Porsche is also deploying blockchain for communication with third parties. One of them is logistics company DHL. So-called smart contracts can make sure that third parties have to honor an agreement. “With blockchain we can assure in particular that the customer continues to have control of his data,” Meschke said.
The sports car maker believes artificial intelligence can give predictive maintenance a boost. The Porsche Digital Lab, its Berlin-based innovation think tank, developed what it called a “sound detective,” which recognizes abnormal noise and vibration in machines. With the help of AI, for example, it can determine the state of a plug connection and predict whether a problem may occur later on.
AR and VR
Augmented and virtual reality will feature in Porsche’s sales and after-sales operations. In cooperation with Google, Porsche is introducing “Mission E Augmented Reality,” an app-based AR implementation that lets customers look at various details of Porsche’s upcoming electric sports model.

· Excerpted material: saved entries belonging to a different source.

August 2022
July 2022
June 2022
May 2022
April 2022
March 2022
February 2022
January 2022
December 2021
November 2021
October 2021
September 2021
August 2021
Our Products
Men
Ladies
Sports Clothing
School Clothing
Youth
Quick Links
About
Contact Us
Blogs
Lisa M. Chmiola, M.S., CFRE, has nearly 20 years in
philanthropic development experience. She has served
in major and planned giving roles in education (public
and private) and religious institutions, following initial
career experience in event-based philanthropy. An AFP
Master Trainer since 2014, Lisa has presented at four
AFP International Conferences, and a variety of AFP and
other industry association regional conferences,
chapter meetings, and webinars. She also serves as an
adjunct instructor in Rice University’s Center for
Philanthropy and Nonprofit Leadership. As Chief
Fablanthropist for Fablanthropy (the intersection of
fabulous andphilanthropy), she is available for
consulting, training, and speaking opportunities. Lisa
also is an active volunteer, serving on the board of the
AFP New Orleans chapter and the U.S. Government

“The customer has to be addressed in an emotional way in all phases of the purchase decision,” said Deniz Keskin, head of Porsche’s communication strategy and retail marketing. Virtual and augmented reality are perfect for this purpose, he added.
Keskin cited three ways in which digitalization can improve automotive product marketing. First is the establishment of a more direct connection between the customer and the company. Second, Porsche can offer customers information that is filtered for individual relevance. And third, it can provide a more interesting customer experience. “Through digitalization we have realized that we can offer an experience that wouldn’t be possible in the real world,” Keskin said.
The Porsche expert said he considered AR and VR “the fourth wave” in the consumer electronics evolution. It follows, the advent of the PC, the internet and the smartphone.